**ABOUT THIS EXERCISE**
Lines from the one with "Covering the stories that inspire" up to and including the one with "2 - Feature your school/agency here" are to be copied exactly from the records below, without their pictures.

**SOURCE INFORMATION**
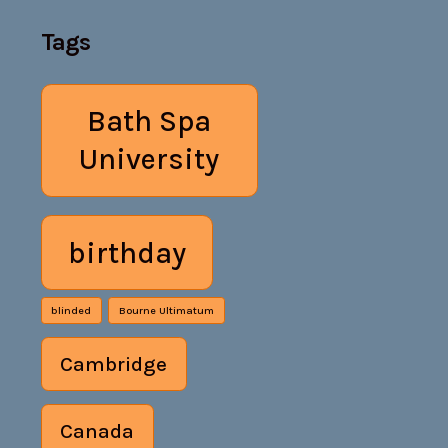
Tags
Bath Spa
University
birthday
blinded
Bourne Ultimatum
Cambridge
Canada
...
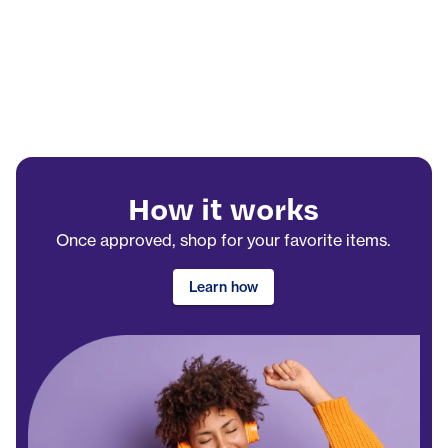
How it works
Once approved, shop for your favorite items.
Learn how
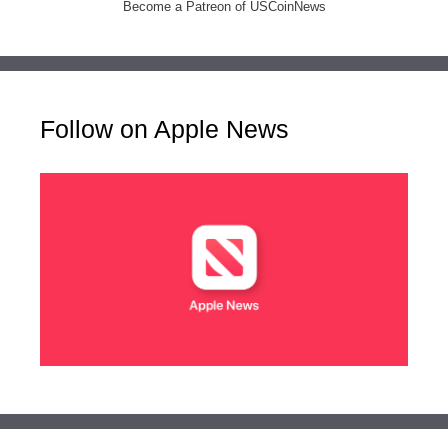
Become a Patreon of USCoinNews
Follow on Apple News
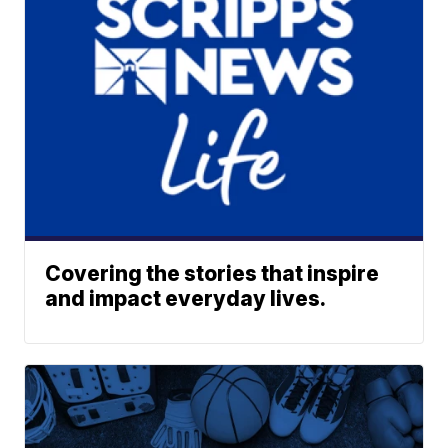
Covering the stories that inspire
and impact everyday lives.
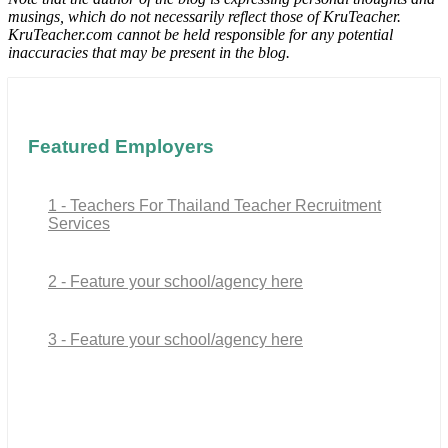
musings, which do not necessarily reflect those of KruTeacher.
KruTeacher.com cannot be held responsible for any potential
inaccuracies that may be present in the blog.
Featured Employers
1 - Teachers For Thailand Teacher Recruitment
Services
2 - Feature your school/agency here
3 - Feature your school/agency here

**EXPECTED ANSWER**
Covering the stories that inspire
and impact everyday lives.
musings, which do not necessarily reflect those of KruTeacher.
KruTeacher.com cannot be held responsible for any potential
inaccuracies that may be present in the blog.
Featured Employers
1 - Teachers For Thailand Teacher Recruitment
Services
2 - Feature your school/agency here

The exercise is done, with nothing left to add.